Data provided>
• • • •

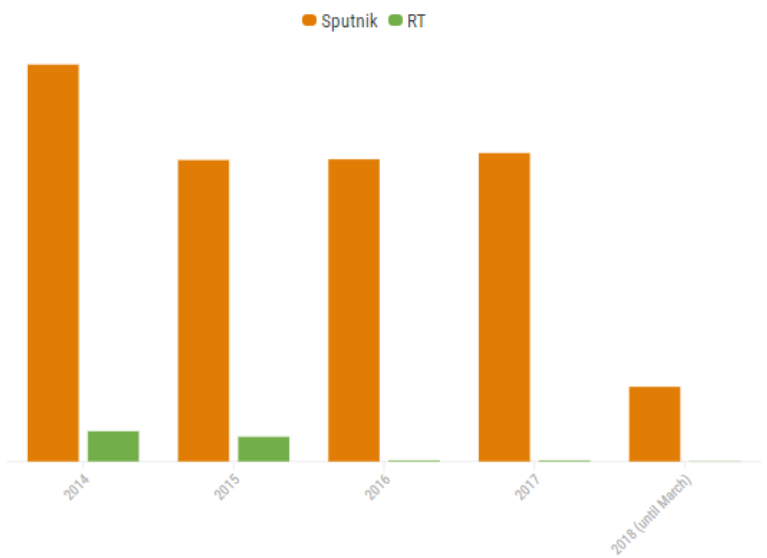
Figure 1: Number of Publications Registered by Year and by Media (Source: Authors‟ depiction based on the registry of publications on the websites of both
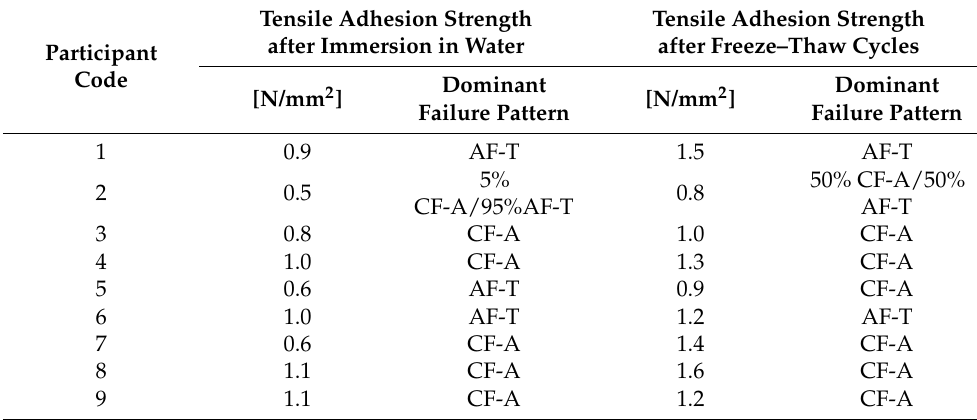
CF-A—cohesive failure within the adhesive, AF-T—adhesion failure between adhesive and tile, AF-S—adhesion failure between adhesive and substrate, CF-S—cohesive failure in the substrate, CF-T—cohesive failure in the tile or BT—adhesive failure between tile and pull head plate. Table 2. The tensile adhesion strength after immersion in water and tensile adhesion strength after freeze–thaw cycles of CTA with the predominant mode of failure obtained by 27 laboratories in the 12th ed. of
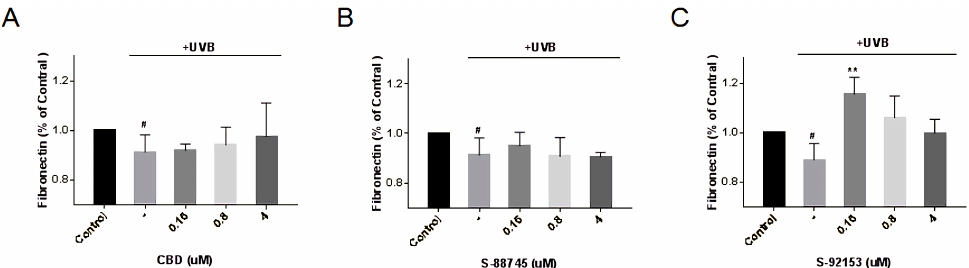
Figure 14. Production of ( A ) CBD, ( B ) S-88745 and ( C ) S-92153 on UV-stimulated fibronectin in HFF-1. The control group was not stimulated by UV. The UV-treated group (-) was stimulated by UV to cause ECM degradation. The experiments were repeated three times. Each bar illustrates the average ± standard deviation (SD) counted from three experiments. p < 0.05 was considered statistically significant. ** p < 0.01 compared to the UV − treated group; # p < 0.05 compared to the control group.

• • • •

Assignment> Read through the lines above and collect those that contain the string "Figure".

Answer to the problem>
Figure 1: Number of Publications Registered by Year and by Media (Source: Authors‟ depiction based on the registry of publications on the websites of both
Figure 14. Production of ( A ) CBD, ( B ) S-88745 and ( C ) S-92153 on UV-stimulated fibronectin in HFF-1. The control group was not stimulated by UV. The UV-treated group (-) was stimulated by UV to cause ECM degradation. The experiments were repeated three times. Each bar illustrates the average ± standard deviation (SD) counted from three experiments. p < 0.05 was considered statistically significant. ** p < 0.01 compared to the UV − treated group; # p < 0.05 compared to the control group.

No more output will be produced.